[Opening Excerpted data section]
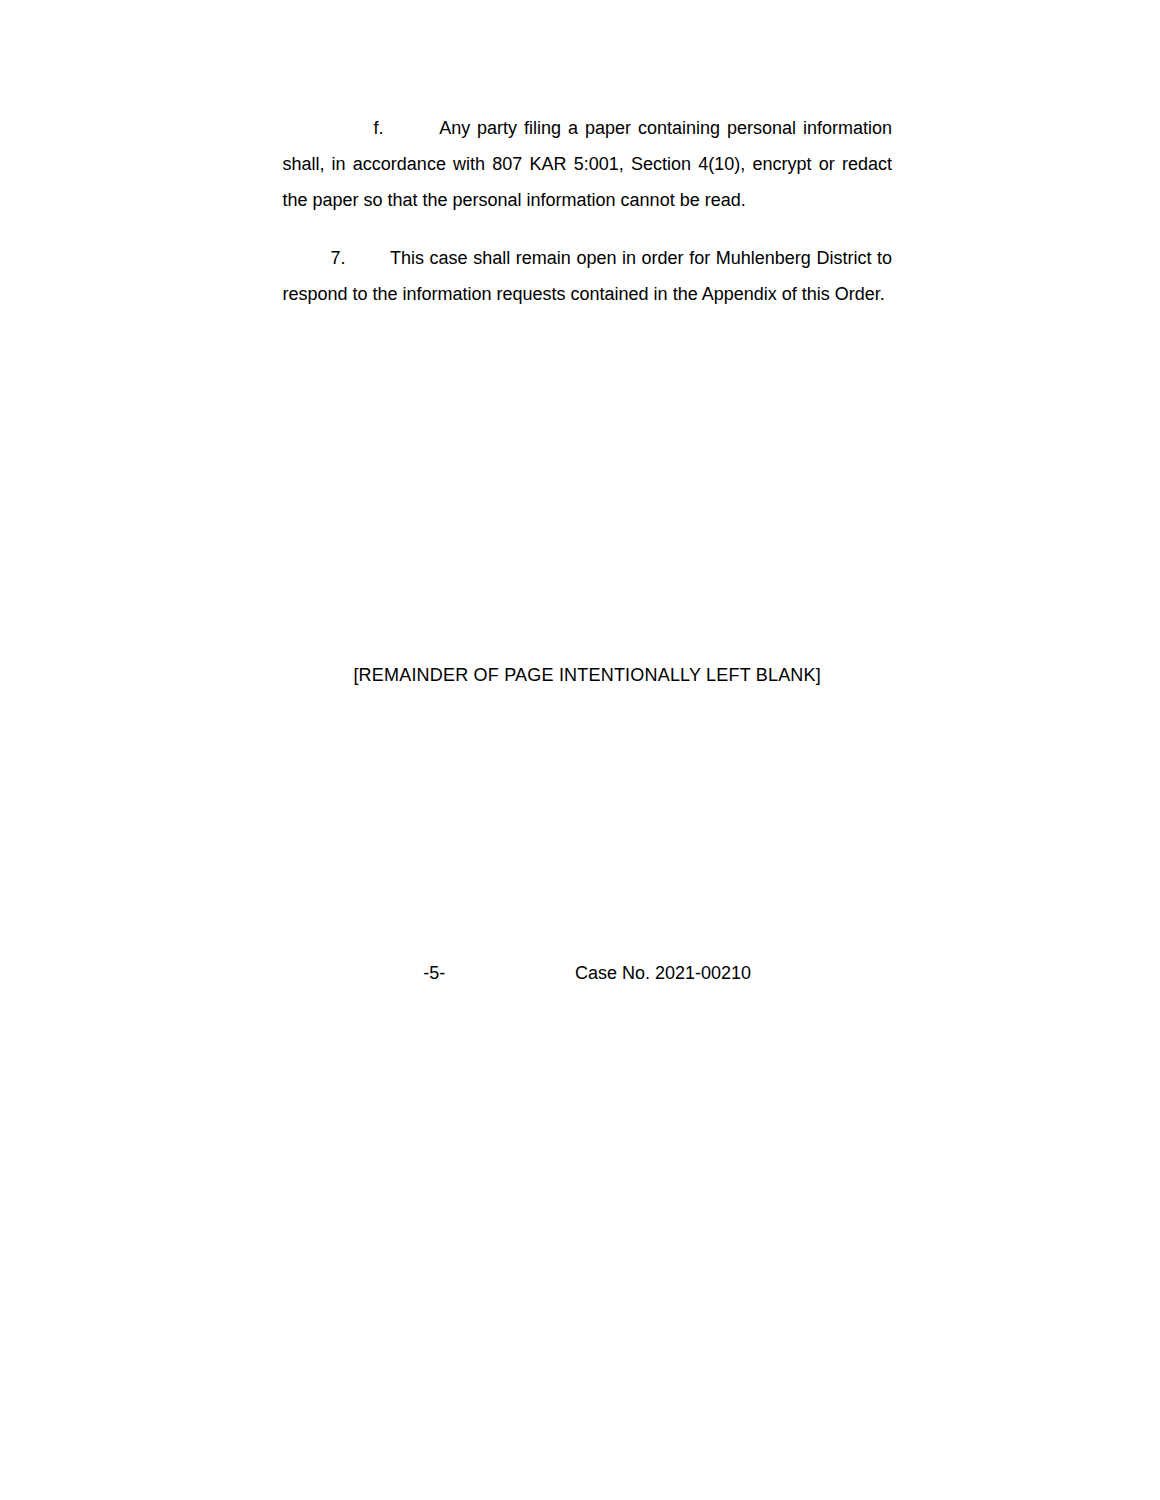f. Any party filing a paper containing personal information shall, in accordance with 807 KAR 5:001, Section 4(10), encrypt or redact the paper so that the personal information cannot be read.
7. This case shall remain open in order for Muhlenberg District to respond to the information requests contained in the Appendix of this Order.
[REMAINDER OF PAGE INTENTIONALLY LEFT BLANK]
-5- Case No. 2021-00210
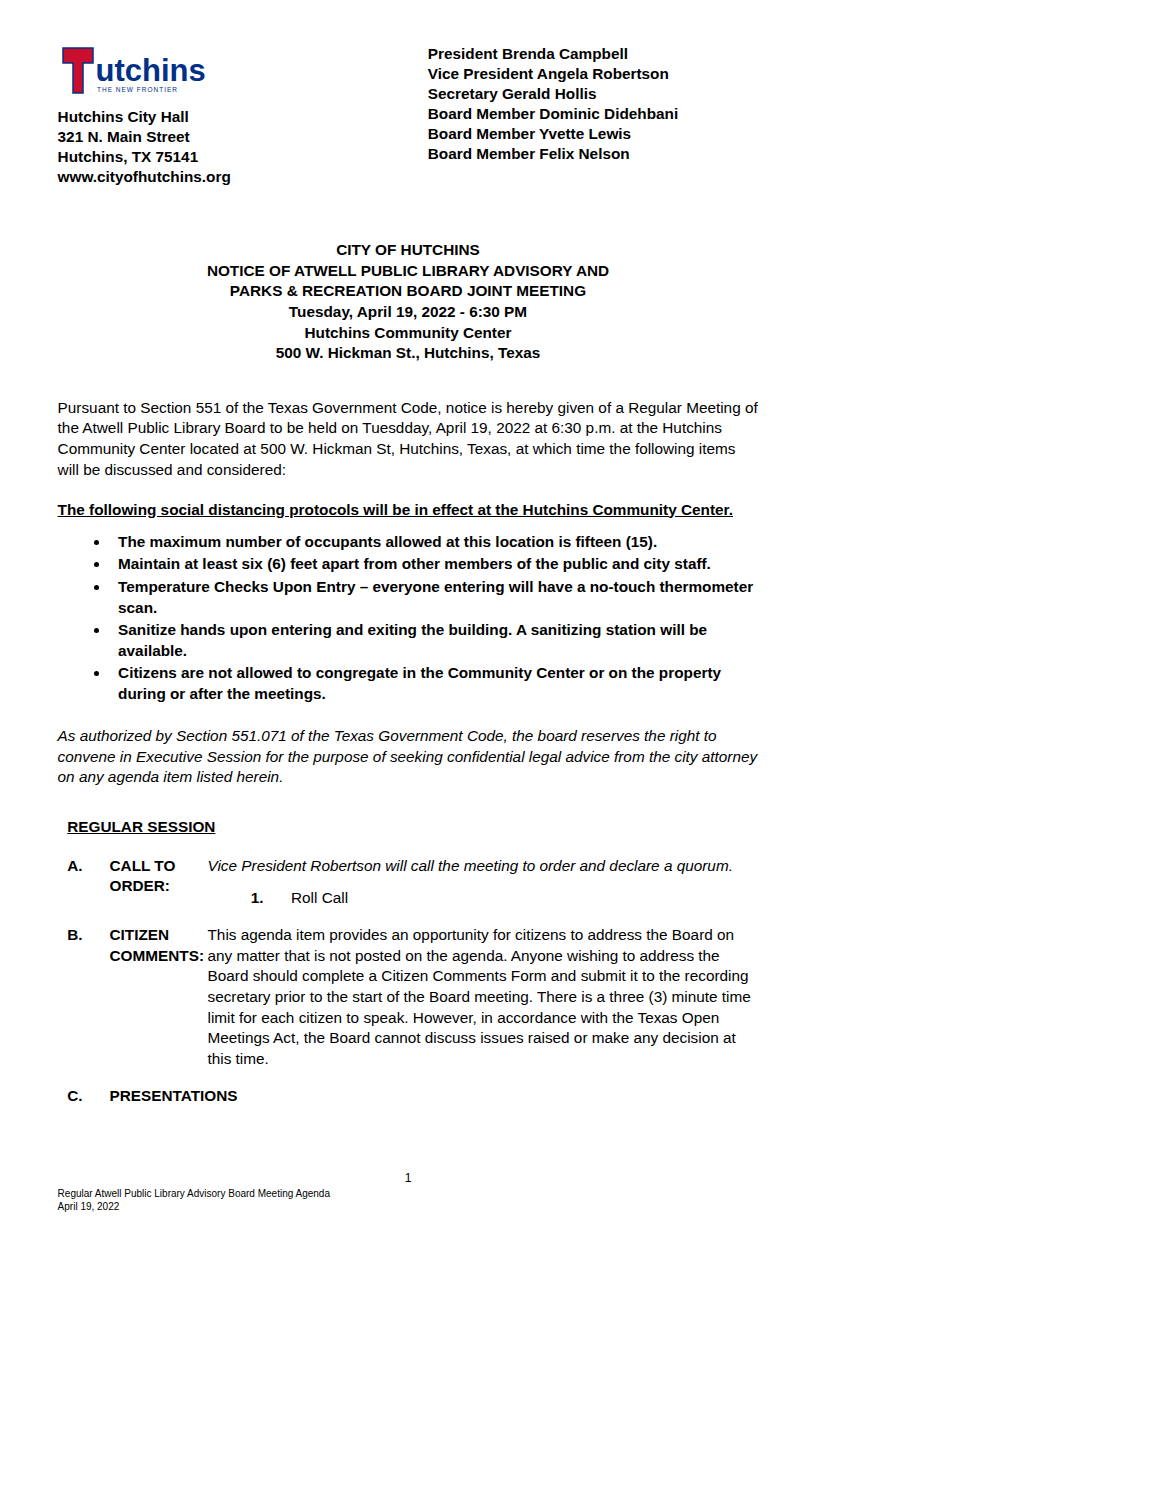Hutchins City Hall
321 N. Main Street
Hutchins, TX 75141
www.cityofhutchins.org
President Brenda Campbell
Vice President Angela Robertson
Secretary Gerald Hollis
Board Member Dominic Didehbani
Board Member Yvette Lewis
Board Member Felix Nelson
CITY OF HUTCHINS
NOTICE OF ATWELL PUBLIC LIBRARY ADVISORY AND
PARKS & RECREATION BOARD JOINT MEETING
Tuesday, April 19, 2022 - 6:30 PM
Hutchins Community Center
500 W. Hickman St., Hutchins, Texas
Pursuant to Section 551 of the Texas Government Code, notice is hereby given of a Regular Meeting of the Atwell Public Library Board to be held on Tuesdday, April 19, 2022 at 6:30 p.m. at the Hutchins Community Center located at 500 W. Hickman St, Hutchins, Texas, at which time the following items will be discussed and considered:
The following social distancing protocols will be in effect at the Hutchins Community Center.
The maximum number of occupants allowed at this location is fifteen (15).
Maintain at least six (6) feet apart from other members of the public and city staff.
Temperature Checks Upon Entry – everyone entering will have a no-touch thermometer scan.
Sanitize hands upon entering and exiting the building. A sanitizing station will be available.
Citizens are not allowed to congregate in the Community Center or on the property during or after the meetings.
As authorized by Section 551.071 of the Texas Government Code, the board reserves the right to convene in Executive Session for the purpose of seeking confidential legal advice from the city attorney on any agenda item listed herein.
REGULAR SESSION
| A. | CALL TO ORDER: | Vice President Robertson will call the meeting to order and declare a quorum. 1. Roll Call |
| B. | CITIZEN COMMENTS: | This agenda item provides an opportunity for citizens to address the Board on any matter that is not posted on the agenda. Anyone wishing to address the Board should complete a Citizen Comments Form and submit it to the recording secretary prior to the start of the Board meeting. There is a three (3) minute time limit for each citizen to speak. However, in accordance with the Texas Open Meetings Act, the Board cannot discuss issues raised or make any decision at this time. |
| C. | PRESENTATIONS |
1
Regular Atwell Public Library Advisory Board Meeting Agenda
April 19, 2022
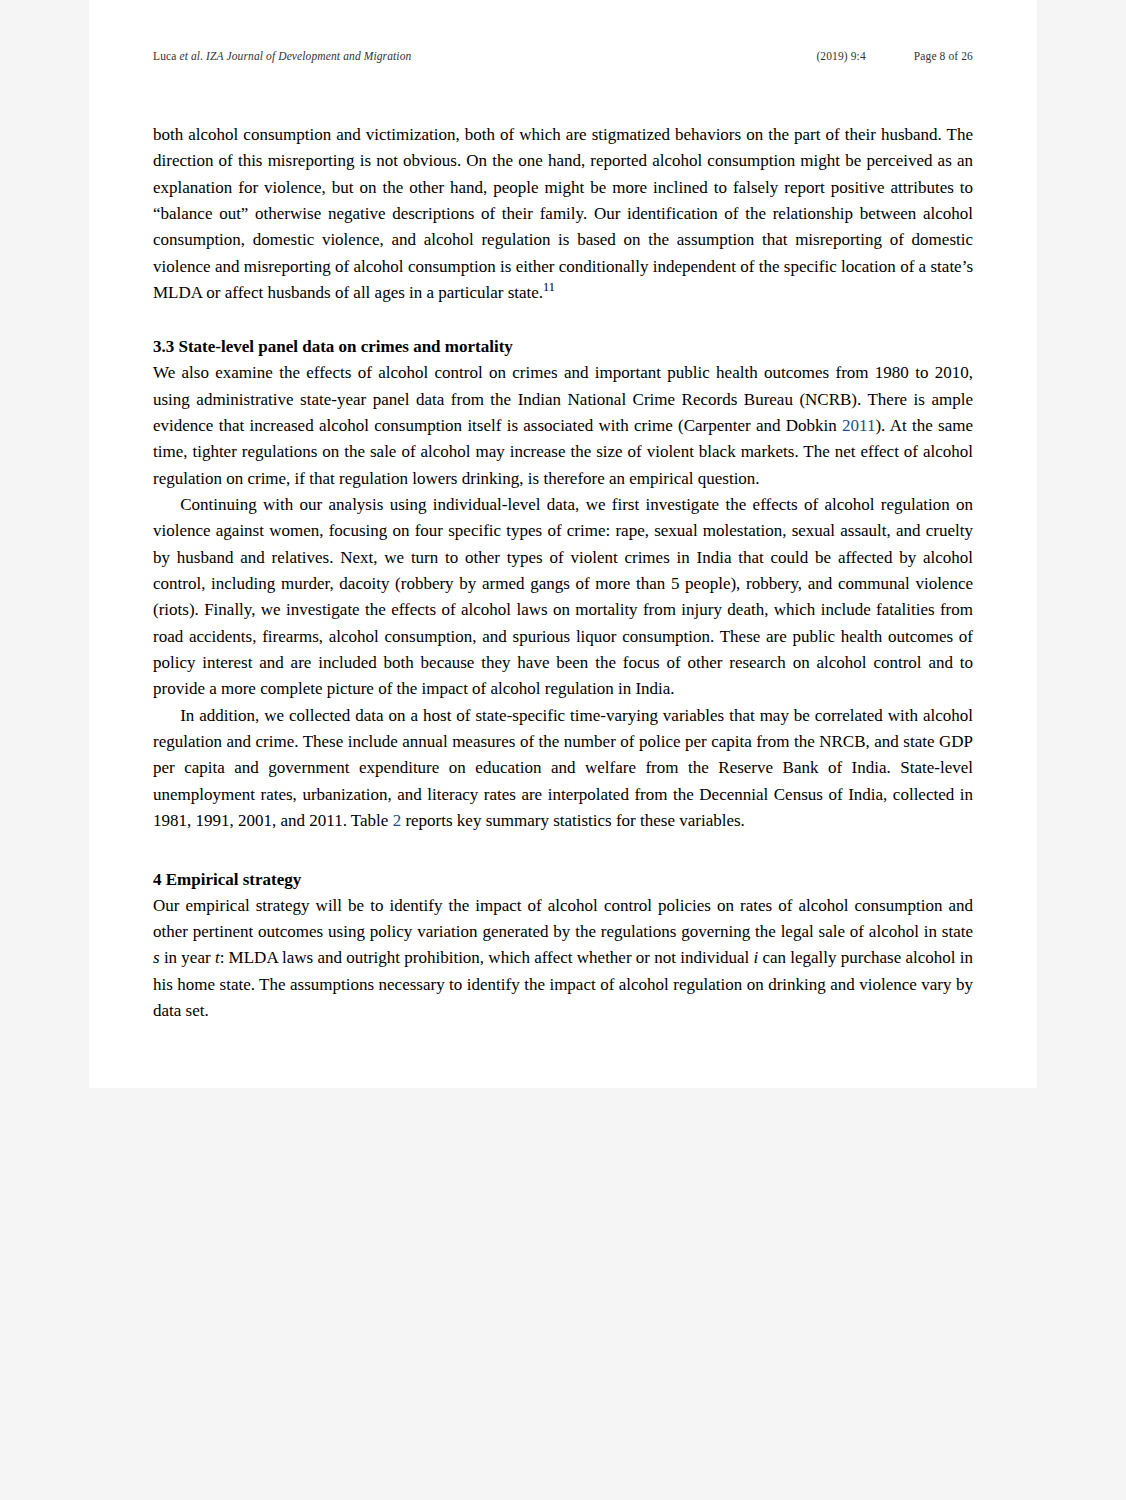Luca et al. IZA Journal of Development and Migration (2019) 9:4 Page 8 of 26
both alcohol consumption and victimization, both of which are stigmatized behaviors on the part of their husband. The direction of this misreporting is not obvious. On the one hand, reported alcohol consumption might be perceived as an explanation for violence, but on the other hand, people might be more inclined to falsely report positive attributes to “balance out” otherwise negative descriptions of their family. Our identification of the relationship between alcohol consumption, domestic violence, and alcohol regulation is based on the assumption that misreporting of domestic violence and misreporting of alcohol consumption is either conditionally independent of the specific location of a state’s MLDA or affect husbands of all ages in a particular state.11
3.3 State-level panel data on crimes and mortality
We also examine the effects of alcohol control on crimes and important public health outcomes from 1980 to 2010, using administrative state-year panel data from the Indian National Crime Records Bureau (NCRB). There is ample evidence that increased alcohol consumption itself is associated with crime (Carpenter and Dobkin 2011). At the same time, tighter regulations on the sale of alcohol may increase the size of violent black markets. The net effect of alcohol regulation on crime, if that regulation lowers drinking, is therefore an empirical question.
Continuing with our analysis using individual-level data, we first investigate the effects of alcohol regulation on violence against women, focusing on four specific types of crime: rape, sexual molestation, sexual assault, and cruelty by husband and relatives. Next, we turn to other types of violent crimes in India that could be affected by alcohol control, including murder, dacoity (robbery by armed gangs of more than 5 people), robbery, and communal violence (riots). Finally, we investigate the effects of alcohol laws on mortality from injury death, which include fatalities from road accidents, firearms, alcohol consumption, and spurious liquor consumption. These are public health outcomes of policy interest and are included both because they have been the focus of other research on alcohol control and to provide a more complete picture of the impact of alcohol regulation in India.
In addition, we collected data on a host of state-specific time-varying variables that may be correlated with alcohol regulation and crime. These include annual measures of the number of police per capita from the NRCB, and state GDP per capita and government expenditure on education and welfare from the Reserve Bank of India. State-level unemployment rates, urbanization, and literacy rates are interpolated from the Decennial Census of India, collected in 1981, 1991, 2001, and 2011. Table 2 reports key summary statistics for these variables.
4 Empirical strategy
Our empirical strategy will be to identify the impact of alcohol control policies on rates of alcohol consumption and other pertinent outcomes using policy variation generated by the regulations governing the legal sale of alcohol in state s in year t: MLDA laws and outright prohibition, which affect whether or not individual i can legally purchase alcohol in his home state. The assumptions necessary to identify the impact of alcohol regulation on drinking and violence vary by data set.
[Closing Excerpted data section]
__What you should do__
All lines from the first in the listing above to the line containing "500 W. Hickman St., Hutchins, Texas", inclusive, go in the output exactly as they are; no pictures go in.

__Task solution__
f. Any party filing a paper containing personal information shall, in accordance with 807 KAR 5:001, Section 4(10), encrypt or redact the paper so that the personal information cannot be read.
7. This case shall remain open in order for Muhlenberg District to respond to the information requests contained in the Appendix of this Order.
[REMAINDER OF PAGE INTENTIONALLY LEFT BLANK]
-5- Case No. 2021-00210
Hutchins City Hall
321 N. Main Street
Hutchins, TX 75141
www.cityofhutchins.org
President Brenda Campbell
Vice President Angela Robertson
Secretary Gerald Hollis
Board Member Dominic Didehbani
Board Member Yvette Lewis
Board Member Felix Nelson
CITY OF HUTCHINS
NOTICE OF ATWELL PUBLIC LIBRARY ADVISORY AND
PARKS & RECREATION BOARD JOINT MEETING
Tuesday, April 19, 2022 - 6:30 PM
Hutchins Community Center
500 W. Hickman St., Hutchins, Texas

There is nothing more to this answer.